Passive Income Trend
To be honest, there is nothing very special about active income. The income type existed for many decades, and when people think about a job or making money, it is the active income that comes to their mind first. What about passive income? It also has existed for many decades, but it seems like it is getting more interest from people.
According to Google Trend, people increasingly searched “passive income” on Google over the past 5 years. If this trend continues, it is likely that people’s interest in passive income would continue to rise. If we compare passive income against “active income” and “nonpassive income”, we can see the stark comparison as below.
The blue line is passive income, the red line is active income, and the yellow line is nonpassive income. As you can find, passive income has gained much more interest over that period from people.
Why more interest in passive income?
We found that people’s interest in passive income has been on the rise for the last 5 years. I believe that the reason is that there is a massive opportunity to make passive income in addition to active income. If you google “passive income”, you will have an endless supply of search result introducing various examples including writing an ebook, running a blog, selling products online, and more. All of these are possible thanks to the Internet.
It is not a secret that a successful YouTuber earns more money than a small company. Many people share how to earn money using social media like Facebook, Instagram, and more. As many more people actively engage in online, the popularity of earning passive income online will also increase. Then, what do you need to generate passive income?
Two essential elements for passive income
Please let me share what I learned about passive income and the two essential elements for passive income. I know you will be disappointed by hearing this because it is quite obvious. What I learned from my experiences is that you need time and money to build a passive income. If you have money, you can use it to bring in more money. Remember bank interest, stock dividends, and rental investment. Also, if you want to spend time, you can write an ebook, build a blog, make online courses and etc.
What does this tell us? It tells us there is no free passive income. You have to spend your time or/and money to build passive income.
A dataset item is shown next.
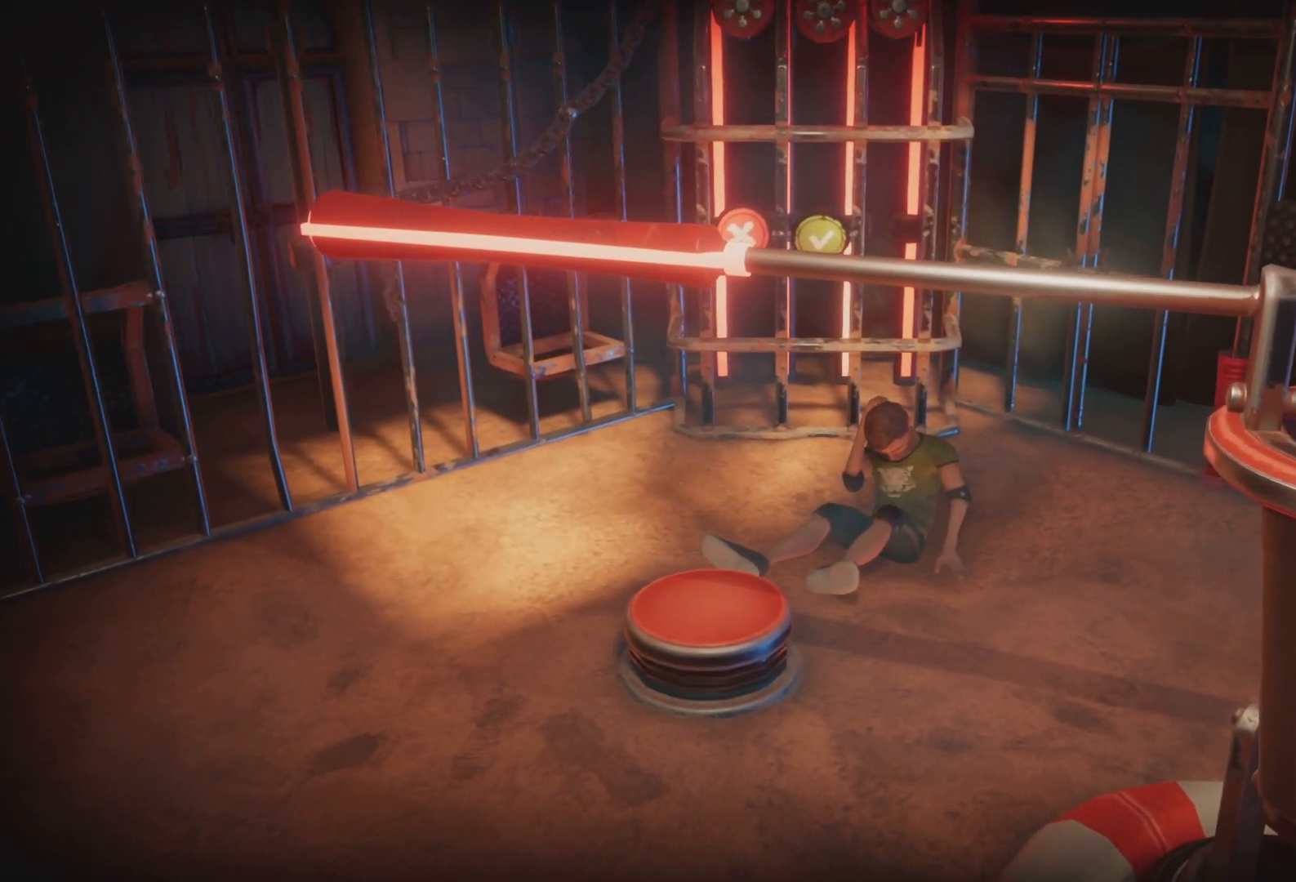
{"buttons": ["A", "B"], "events": []}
In this post, I explained the differences between passive and active income and introduced basic examples. I want to recommend to secure active income first and then move on to passive income. Lastly, please be ready to spend your time and money to build a passive income stream. Also, choose the right passive income source that fits your interest, expertise, and personality.
As I did the research for this article, I found the relevant story.
“the story of Bruno and Pablo where Pablo works hard to set up a pipeline for water instead of carrying the water buckets every day and as a result of his hard work, Pablo succeeds in growing the business exponentially whereas Bruno earned very less even after carrying the water buckets daily.” Quora
It will need your time and money, but don’t give up. Build your pipeline for your long-term gains.